Akademik Veri Yönetim Sistemi
Molecular Biology Reports, cilt.53, sa.1, 2026 (SCI-Expanded, Scopus)
Long non-coding RNA (lncRNA) HOTAIR has emerged as a pivotal, multimodal driver of therapeutic resistance across solid tumors. Beyond its canonical function as an epigenetic scaffold that recruits PRC2 and LSD1 to reprogram chromatin, HOTAIR also operates as a competing endogenous RNA (ceRNA) that sequesters tumor-suppressive microRNAs, thereby derepressing pro-survival and pro-invasive transcriptional programs.
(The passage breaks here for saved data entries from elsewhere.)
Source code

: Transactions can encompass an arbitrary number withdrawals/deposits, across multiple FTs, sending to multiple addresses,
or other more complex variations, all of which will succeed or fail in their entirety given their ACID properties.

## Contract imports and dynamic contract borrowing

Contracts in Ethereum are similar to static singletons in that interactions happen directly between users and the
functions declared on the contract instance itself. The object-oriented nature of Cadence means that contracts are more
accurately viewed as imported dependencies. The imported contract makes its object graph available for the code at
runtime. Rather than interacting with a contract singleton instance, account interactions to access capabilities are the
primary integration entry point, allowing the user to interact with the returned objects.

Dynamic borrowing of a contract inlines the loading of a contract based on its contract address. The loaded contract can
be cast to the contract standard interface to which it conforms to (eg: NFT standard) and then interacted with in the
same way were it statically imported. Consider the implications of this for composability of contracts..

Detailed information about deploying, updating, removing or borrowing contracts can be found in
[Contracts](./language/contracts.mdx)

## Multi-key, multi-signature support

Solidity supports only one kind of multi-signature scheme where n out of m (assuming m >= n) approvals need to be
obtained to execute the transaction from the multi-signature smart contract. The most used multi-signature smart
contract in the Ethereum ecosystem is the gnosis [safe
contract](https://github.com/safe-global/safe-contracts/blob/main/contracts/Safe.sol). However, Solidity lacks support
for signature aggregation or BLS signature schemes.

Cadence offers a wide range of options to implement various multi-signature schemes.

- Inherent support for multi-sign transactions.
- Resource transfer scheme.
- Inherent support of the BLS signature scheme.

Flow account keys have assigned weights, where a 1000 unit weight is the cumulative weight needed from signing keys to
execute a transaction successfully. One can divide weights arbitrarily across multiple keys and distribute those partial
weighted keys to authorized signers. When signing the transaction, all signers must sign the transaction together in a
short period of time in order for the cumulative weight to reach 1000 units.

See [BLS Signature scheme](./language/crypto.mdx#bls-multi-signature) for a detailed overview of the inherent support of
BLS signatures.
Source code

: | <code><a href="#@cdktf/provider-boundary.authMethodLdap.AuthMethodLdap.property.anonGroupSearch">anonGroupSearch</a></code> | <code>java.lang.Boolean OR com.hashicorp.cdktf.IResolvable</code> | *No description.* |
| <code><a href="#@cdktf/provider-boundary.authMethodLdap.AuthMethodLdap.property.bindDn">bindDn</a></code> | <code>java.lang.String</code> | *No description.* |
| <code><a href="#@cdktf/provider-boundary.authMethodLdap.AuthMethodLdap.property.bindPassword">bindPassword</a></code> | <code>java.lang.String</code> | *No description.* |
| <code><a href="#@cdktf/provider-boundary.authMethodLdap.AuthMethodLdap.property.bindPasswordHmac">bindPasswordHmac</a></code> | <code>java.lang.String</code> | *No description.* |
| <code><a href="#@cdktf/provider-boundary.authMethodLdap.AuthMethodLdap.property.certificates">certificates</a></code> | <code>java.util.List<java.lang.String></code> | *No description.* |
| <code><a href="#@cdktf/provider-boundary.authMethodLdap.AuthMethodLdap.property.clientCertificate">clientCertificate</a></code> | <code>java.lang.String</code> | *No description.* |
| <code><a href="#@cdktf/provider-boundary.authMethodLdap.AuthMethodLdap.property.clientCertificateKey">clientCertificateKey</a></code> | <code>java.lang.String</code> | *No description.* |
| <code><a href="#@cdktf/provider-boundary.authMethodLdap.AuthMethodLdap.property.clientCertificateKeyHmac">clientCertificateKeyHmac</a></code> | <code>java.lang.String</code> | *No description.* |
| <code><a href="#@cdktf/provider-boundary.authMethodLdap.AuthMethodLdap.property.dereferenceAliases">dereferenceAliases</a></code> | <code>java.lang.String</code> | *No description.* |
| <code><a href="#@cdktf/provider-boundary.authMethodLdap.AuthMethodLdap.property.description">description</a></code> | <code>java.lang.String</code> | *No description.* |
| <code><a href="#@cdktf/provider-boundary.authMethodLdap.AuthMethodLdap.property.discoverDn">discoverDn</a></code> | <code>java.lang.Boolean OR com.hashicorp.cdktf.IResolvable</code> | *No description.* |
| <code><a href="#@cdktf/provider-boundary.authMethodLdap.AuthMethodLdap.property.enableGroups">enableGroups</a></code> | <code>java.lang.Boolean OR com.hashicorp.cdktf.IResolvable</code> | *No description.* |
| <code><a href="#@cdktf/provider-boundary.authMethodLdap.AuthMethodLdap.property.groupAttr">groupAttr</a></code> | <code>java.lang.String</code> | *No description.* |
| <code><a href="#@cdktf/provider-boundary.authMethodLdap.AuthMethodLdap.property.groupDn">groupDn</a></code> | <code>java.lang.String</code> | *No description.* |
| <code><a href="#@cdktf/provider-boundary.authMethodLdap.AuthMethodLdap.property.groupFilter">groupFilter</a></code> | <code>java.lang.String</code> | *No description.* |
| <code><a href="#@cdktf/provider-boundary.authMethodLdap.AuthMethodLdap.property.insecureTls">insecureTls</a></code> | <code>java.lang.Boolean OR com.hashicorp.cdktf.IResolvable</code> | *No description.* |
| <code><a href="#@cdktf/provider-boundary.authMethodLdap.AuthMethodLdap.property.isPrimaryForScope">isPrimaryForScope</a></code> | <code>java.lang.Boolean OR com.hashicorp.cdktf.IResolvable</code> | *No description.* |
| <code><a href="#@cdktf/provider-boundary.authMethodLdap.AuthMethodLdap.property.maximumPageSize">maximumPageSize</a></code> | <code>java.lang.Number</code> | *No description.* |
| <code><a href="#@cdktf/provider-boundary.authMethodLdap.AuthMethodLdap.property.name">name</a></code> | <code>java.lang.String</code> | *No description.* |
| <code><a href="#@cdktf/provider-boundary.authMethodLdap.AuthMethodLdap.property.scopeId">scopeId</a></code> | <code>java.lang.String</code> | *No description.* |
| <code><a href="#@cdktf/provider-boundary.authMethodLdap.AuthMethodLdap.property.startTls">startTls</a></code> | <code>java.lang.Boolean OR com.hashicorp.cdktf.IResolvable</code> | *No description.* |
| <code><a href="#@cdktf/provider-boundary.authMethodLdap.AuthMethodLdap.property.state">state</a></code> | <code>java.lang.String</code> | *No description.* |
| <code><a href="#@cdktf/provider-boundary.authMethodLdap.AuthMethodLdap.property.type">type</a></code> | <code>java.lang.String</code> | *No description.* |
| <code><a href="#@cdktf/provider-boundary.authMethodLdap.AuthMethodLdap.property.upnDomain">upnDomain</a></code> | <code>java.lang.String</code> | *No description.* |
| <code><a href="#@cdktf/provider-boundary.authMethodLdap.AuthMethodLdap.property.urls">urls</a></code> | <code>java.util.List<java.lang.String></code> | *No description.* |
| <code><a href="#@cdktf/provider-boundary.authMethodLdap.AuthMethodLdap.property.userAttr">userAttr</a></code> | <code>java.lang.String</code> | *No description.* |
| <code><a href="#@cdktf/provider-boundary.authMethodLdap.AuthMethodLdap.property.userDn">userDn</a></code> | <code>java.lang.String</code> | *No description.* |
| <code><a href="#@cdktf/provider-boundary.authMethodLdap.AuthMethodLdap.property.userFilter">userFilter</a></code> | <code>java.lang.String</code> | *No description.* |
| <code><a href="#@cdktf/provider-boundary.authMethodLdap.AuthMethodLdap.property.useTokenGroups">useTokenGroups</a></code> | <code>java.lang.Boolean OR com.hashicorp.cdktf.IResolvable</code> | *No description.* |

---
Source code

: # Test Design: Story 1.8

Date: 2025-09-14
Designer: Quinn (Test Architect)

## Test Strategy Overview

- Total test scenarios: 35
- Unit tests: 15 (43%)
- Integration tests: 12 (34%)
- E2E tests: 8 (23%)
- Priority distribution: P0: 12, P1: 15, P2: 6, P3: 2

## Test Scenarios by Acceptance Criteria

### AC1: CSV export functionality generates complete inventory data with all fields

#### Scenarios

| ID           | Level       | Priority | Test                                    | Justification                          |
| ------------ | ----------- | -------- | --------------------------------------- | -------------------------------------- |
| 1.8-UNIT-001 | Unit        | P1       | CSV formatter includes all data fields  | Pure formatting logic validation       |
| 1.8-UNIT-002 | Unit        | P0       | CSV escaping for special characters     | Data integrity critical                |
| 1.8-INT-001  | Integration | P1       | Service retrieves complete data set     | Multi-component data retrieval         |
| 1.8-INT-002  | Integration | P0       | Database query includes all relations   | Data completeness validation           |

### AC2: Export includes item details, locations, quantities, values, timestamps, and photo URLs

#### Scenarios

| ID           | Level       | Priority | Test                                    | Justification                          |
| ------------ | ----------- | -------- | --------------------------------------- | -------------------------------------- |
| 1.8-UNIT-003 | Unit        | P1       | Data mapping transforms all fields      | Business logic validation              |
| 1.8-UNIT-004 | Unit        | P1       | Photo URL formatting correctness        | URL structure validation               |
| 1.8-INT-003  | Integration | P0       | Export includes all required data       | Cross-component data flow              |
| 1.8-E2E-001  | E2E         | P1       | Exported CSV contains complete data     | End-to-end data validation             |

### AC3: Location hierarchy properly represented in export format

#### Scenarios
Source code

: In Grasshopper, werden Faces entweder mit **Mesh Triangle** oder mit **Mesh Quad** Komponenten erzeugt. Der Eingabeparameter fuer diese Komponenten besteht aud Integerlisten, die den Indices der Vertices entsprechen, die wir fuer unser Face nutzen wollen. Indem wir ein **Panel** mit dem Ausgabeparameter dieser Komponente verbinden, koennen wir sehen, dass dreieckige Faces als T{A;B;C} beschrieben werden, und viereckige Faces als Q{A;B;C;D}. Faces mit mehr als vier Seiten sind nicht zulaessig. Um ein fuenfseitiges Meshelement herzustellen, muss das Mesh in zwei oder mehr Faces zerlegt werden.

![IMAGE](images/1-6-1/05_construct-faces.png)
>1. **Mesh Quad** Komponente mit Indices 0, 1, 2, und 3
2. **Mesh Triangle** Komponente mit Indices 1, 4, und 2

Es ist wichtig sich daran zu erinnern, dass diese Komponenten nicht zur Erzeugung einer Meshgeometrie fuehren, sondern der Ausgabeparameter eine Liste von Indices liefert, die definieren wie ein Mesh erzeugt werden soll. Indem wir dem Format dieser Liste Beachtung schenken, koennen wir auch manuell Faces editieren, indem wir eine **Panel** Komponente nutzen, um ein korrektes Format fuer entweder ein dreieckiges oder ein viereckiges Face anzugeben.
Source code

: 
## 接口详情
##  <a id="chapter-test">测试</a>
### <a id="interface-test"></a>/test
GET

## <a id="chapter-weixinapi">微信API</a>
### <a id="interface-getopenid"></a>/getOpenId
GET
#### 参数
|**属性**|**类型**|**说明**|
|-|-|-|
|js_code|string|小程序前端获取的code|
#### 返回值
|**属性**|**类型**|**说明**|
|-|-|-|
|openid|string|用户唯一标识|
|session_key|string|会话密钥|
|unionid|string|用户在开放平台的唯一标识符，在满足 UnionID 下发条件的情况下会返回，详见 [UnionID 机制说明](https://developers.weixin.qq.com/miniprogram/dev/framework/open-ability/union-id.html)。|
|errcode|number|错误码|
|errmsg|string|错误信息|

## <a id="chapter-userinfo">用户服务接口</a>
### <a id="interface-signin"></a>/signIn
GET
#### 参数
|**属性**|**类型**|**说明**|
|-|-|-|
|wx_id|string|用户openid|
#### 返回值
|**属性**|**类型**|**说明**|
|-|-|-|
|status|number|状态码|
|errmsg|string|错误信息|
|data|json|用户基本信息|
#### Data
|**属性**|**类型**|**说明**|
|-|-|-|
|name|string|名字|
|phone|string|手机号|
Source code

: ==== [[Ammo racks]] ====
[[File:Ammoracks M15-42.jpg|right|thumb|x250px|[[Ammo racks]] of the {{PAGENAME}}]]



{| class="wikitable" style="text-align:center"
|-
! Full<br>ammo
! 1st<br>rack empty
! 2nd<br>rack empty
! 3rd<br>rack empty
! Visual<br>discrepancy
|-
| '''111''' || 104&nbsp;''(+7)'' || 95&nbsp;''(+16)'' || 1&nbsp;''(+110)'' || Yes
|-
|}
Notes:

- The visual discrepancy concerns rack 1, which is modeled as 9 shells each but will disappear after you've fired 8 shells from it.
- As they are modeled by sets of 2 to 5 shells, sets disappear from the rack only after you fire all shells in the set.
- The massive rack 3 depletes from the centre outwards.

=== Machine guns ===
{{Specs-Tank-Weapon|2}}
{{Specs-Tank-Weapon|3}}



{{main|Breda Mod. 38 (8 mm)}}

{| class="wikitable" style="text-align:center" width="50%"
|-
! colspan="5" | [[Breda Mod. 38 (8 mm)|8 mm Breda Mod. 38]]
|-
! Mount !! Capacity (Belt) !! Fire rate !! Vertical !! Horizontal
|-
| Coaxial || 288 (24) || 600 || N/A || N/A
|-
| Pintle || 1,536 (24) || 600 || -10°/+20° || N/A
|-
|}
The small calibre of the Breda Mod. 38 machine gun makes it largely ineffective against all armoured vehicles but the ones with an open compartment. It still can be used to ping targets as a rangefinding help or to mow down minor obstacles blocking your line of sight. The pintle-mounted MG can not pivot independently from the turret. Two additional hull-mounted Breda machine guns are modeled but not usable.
We synthesize evidence demonstrating that HOTAIR-centered ceRNA networks promote epithelial–mesenchymal transition (EMT), sustain protective autophagy, and elevate drug efflux capacity (ABCB1/ABCC1/ABCG2), converging on activation of PI3K/AKT/mTOR, STAT3, and Wnt/β-catenin signaling. Mechanistically, HOTAIR–miRNA–mRNA axes that meet canonical ceRNA validation criteria account for increased IC₅₀ values, apoptosis evasion, and sustained cancer stem–like states during cytotoxic and targeted therapies. Then we appraise therapeutic avenues to disrupt this network: (i) direct HOTAIR suppression with antisense oligonucleotides or siRNAs; (ii) durable transcriptional silencing via CRISPR interference; and (iii) restoration of miRNA function with mimics—or inhibition of reinforcing oncomiRs. Finally, we delineate key translational hurdles—including tumor-selective delivery, sequence/structure specificity, intra- and intertumoral heterogeneity, and compensatory ceRNA circuitry—and propose biomarker-driven, adaptive strategies that integrate HOTAIR expression, miRNA signatures, and functional readouts of EMT, autophagy, and efflux to enable patient stratification. Taken together, targeting the HOTAIR–miRNA axis offers a credible path to restoring drug sensitivity in refractory tumors and improving outcomes, contingent on precise patient selection, robust target engagement, and fit-for-purpose delivery technologies.